(Extracted page text data)
-- Opening Marker --
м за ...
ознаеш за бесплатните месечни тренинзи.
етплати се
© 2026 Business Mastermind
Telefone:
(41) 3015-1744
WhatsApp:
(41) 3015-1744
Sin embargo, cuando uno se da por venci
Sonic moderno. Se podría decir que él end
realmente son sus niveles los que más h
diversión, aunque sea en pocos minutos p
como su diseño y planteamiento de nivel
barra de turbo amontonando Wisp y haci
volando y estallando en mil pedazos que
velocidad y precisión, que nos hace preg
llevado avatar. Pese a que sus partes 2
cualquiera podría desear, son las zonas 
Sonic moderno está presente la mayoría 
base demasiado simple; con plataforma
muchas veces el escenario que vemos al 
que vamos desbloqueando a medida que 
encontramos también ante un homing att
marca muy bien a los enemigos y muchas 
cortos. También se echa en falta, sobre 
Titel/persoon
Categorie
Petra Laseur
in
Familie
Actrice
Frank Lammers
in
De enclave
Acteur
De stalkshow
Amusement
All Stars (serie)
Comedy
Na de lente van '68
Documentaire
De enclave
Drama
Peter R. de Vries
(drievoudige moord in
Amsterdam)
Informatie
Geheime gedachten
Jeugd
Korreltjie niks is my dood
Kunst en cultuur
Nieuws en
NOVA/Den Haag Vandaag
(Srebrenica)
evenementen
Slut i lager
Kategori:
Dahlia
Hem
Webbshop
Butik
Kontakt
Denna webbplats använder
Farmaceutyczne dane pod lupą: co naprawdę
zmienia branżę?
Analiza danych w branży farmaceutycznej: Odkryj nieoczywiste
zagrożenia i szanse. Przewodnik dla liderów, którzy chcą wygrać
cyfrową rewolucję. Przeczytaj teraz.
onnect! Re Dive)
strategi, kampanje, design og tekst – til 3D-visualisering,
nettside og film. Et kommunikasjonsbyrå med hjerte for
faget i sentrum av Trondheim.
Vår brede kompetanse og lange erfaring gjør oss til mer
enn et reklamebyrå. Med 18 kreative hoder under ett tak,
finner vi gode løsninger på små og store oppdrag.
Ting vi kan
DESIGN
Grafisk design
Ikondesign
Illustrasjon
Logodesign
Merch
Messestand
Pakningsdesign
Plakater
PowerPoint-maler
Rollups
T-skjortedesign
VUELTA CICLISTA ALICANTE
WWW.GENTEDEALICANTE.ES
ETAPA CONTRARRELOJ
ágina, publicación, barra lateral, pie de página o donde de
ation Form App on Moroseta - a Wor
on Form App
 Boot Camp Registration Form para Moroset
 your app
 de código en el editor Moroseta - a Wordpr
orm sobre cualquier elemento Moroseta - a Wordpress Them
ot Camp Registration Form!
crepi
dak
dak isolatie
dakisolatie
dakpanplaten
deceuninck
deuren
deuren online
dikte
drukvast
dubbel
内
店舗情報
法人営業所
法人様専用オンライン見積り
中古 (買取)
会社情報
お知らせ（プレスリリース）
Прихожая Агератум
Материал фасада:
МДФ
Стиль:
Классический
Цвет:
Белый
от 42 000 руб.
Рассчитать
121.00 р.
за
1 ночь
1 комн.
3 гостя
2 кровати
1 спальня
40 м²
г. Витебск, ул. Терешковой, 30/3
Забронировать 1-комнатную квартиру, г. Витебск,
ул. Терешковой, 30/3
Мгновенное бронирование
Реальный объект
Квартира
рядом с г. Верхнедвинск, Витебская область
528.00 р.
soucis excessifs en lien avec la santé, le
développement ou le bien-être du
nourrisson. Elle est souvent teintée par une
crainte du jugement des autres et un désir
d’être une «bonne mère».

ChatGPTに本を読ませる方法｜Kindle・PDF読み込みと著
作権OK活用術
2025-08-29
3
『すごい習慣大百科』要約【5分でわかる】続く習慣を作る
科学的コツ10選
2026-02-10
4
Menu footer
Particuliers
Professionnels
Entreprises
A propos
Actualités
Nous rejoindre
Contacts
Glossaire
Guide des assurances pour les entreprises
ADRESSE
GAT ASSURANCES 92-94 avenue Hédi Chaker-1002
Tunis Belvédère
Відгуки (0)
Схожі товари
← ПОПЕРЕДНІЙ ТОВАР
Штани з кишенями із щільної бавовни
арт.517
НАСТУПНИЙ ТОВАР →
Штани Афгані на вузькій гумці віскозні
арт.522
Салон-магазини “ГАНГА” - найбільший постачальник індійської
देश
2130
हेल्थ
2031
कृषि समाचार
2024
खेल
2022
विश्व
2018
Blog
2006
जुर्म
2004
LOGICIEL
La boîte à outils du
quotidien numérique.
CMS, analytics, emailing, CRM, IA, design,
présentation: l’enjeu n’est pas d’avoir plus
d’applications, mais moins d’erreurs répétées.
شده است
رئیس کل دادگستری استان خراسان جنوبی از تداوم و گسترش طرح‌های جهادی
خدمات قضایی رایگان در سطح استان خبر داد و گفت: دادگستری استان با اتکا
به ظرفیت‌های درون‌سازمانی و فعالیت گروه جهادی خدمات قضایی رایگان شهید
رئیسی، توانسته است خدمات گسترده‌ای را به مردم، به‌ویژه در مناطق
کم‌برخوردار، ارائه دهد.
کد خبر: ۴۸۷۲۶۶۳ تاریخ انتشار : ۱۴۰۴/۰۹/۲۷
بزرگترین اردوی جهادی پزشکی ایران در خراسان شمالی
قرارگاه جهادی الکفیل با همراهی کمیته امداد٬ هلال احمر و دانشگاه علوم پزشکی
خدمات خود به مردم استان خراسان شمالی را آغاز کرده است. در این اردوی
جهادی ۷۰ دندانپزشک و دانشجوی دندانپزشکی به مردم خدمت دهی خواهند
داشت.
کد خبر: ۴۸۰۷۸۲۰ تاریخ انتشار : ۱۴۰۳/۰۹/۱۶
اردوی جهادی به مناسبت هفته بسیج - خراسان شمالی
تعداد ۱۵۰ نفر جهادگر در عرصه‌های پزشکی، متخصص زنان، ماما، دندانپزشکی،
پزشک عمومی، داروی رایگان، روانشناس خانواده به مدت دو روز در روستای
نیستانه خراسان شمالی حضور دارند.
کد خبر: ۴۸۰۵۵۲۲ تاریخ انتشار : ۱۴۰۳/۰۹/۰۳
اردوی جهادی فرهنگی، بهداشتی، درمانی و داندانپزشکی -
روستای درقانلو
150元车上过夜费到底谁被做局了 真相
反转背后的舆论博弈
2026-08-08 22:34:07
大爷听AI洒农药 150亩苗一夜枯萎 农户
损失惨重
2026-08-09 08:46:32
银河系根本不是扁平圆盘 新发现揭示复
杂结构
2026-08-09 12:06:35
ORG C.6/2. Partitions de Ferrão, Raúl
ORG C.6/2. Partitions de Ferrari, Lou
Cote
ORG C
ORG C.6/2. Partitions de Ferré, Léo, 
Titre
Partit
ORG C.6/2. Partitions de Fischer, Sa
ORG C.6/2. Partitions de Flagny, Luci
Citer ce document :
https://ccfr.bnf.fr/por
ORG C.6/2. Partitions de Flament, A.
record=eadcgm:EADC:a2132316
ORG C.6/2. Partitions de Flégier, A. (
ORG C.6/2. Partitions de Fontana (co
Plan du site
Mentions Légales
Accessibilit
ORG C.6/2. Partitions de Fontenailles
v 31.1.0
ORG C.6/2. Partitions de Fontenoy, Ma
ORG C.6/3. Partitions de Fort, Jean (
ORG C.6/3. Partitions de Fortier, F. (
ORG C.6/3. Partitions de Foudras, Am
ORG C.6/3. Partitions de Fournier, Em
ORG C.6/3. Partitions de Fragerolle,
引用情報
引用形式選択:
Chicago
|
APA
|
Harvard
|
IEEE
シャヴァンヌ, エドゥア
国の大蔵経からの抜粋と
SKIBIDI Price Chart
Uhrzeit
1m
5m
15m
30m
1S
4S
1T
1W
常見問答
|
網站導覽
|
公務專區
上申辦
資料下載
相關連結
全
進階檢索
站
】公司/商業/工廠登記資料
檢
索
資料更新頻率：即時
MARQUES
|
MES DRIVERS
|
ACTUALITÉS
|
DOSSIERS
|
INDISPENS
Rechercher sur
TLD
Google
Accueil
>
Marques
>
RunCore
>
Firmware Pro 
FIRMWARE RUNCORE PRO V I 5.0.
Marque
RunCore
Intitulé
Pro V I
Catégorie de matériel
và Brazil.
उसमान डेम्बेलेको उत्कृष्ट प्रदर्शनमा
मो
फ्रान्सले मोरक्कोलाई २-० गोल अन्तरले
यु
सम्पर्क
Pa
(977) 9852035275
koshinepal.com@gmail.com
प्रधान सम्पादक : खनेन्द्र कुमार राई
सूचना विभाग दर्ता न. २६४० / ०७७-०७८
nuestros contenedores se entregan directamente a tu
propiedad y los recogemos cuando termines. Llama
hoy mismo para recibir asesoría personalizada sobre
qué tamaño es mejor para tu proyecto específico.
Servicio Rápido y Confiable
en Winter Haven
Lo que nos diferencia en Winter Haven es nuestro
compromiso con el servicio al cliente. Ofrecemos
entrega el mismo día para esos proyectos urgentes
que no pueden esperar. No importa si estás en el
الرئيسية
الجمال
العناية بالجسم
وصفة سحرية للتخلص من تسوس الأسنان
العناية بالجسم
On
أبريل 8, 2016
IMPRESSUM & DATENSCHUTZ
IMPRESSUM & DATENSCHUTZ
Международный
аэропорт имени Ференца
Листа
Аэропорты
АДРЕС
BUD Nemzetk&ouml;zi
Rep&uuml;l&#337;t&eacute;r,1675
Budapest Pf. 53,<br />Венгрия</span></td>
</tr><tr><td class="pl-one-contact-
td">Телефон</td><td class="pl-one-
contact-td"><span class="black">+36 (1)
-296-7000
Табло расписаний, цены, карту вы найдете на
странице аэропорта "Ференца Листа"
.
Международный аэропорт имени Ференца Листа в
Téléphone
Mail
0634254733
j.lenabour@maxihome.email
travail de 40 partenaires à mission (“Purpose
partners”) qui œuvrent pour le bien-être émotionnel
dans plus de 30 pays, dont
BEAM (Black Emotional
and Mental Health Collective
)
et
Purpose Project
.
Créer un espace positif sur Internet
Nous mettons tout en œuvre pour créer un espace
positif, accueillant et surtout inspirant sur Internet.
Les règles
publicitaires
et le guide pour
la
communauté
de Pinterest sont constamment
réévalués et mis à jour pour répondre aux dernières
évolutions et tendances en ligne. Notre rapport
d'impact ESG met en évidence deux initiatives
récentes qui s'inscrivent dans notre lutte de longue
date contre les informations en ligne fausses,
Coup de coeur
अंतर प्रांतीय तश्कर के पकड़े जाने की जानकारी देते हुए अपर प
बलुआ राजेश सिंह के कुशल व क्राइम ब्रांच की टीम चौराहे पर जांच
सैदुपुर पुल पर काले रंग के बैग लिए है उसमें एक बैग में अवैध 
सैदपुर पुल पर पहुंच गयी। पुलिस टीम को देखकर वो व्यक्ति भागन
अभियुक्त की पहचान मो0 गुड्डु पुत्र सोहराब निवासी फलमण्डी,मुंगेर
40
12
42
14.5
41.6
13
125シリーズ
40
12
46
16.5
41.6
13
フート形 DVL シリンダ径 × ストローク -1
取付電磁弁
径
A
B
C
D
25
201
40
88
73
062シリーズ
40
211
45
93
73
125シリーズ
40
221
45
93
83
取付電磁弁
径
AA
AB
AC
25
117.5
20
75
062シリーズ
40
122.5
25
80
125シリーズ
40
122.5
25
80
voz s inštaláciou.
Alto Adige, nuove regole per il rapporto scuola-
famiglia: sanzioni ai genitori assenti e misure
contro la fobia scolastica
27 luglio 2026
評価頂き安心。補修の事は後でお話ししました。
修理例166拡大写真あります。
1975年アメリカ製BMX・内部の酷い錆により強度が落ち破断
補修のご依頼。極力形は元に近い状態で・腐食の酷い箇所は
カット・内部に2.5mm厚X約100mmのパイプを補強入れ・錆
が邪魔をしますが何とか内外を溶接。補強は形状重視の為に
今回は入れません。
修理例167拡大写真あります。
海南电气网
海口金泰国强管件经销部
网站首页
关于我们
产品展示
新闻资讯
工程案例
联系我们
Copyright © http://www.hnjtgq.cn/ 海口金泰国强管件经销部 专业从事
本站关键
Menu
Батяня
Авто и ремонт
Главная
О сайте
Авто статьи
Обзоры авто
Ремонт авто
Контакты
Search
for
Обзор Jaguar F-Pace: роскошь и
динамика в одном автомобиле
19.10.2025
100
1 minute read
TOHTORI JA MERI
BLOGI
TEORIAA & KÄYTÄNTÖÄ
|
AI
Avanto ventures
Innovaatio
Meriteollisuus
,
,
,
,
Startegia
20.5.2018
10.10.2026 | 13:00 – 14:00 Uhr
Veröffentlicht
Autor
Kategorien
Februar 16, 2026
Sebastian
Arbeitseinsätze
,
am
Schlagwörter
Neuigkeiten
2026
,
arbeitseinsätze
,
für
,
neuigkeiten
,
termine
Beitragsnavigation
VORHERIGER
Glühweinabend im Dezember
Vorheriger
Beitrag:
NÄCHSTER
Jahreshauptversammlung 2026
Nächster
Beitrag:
-- Closing Marker --
■ **Work required**: Working from the entries above, filter out every line that lacks "روستای" and copy what remains.

■ **Your solution**:
پزشک عمومی، داروی رایگان، روانشناس خانواده به مدت دو روز در روستای
روستای درقانلو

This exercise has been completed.